Adam Phetlhe, Secretary General of the BRAWU, intimated that during the consultation process, especially during the period when ANSALDO was installing the Signals and Telecommunications systems for BR across the country, their members were made to believe they won’t lose their jobs.

They were assured of that as they had expressed interest to opt for retrenchment packages, when a sizeable number of BR employees were laid off, to enhance efficiency and for economic considerations.

To prove this, minutes of a meeting held between Management and representatives of the employees dated 26th September 2005, reveal categorical positions adopted to the effect that even after completion of the system’s installation, employees’ jobs would remain secure, therefore, would not be laid off as their section was critical.

“This because BR would remain responsible for maintenance of the signalling and telecommunications equipment,” stated the memorandum of understating emanating from the meeting.

In addition, mention is made of a joint venture between BR and Ansaldo, of which employees were told that, as per Botswana’s Privatization Policy, “rationalization of the signals and telecommunications section was not an option.”

Thus, it was stated that on completing the then new signalling project, which Ansaldo was commissioned to do, ‘negotiations would be opened with the division employees to join a joint venture that would be established between them and Ansaldo.

Management’s conduct, however, showed no reference to all these promises, nor has any clear explanation been given to them as to where the joint venture idea ended.

All those assurances notwithstanding, information passed to the Sunday Standard reveals 12 of 21 affected employees received letters on 30th April, 2009 purporting to be offer letters for employment secured for them from Ansaldo by BR.

It was a requirement that invitees acknowledge their acceptance or otherwise of offers by 7th May 2009 and further, if they accepted offers, their contracts would be due to commence on 11th May 2009.

Phetlhe posited that since Ansaldo would be the new employer, employees would no longer have any legal basis to engage BR demanding redundancy packages; therefore Management is bound by the Collective Labour Agreement to go beyond just consulting but has to come up with redundancy packages proposals for both parties’ consideration.

He argues that BR’s initiative to secure jobs for part of their workforce cannot be construed as a favour, nor is it sufficient excuse for evading responsibility on the part of BR.

Moses Bagayi, BR’s Human Resources Manager, refused to comment on the issue, adding the Court would adjudicate.

“On account of this, we decided to approach the industrial Court for urgent interdiction of BR to order that they are obligated to engage with affected employees,” said BRAWU Secretary General.

As if to widen the latitude for the judge to favourably consider BR Attorneys’ request for postponement of the hearing, a letter dated 7th May 2009 (same day that the hearing was set to take off) from Ansaldo was released by Management officials present at the proceedings. The letter stated that BR employees who have been offered employment are allowed a further 14 days to respond to the offers.

Judge of the Industrial court, Justice Tapiwa Marumo, conceded that, given that both parties were agreeable on the proposal by Collins and Newman attorneys on behalf of their clients, the matter was set for 15th May 2009.

BR management is expected to file their counter affidavit on the 11th May 2009, whereas the replying affidavits from the union should be in by May 13, 2009.

GIVEN TASK:
Summarize the article about the BR employees' dispute in two sentences. The listing is not needed for this.

INFORMATION SUPPLIED:

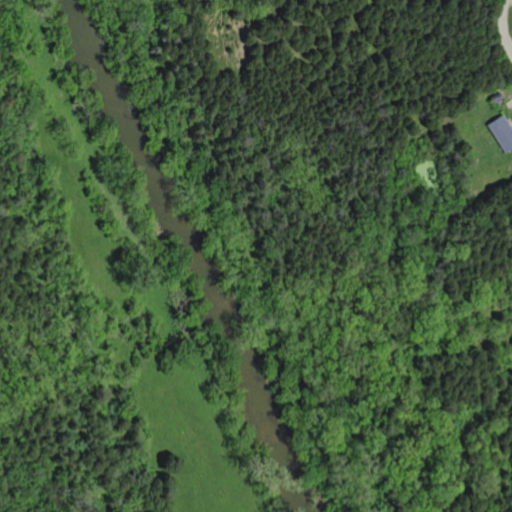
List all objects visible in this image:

ANSWER TO THE EXERCISE:
BRAWU Secretary General Adam Phetlhe says members were assured, including in minutes of a meeting dated 26th September 2005, that their signals and telecommunications jobs would remain secure, yet 12 of 21 affected employees received letters on 30th April 2009 offering them employment with Ansaldo. The union approached the Industrial Court, arguing that BR must come up with redundancy package proposals, and the matter was set for 15th May 2009 after both parties agreed to a proposal from the attorneys.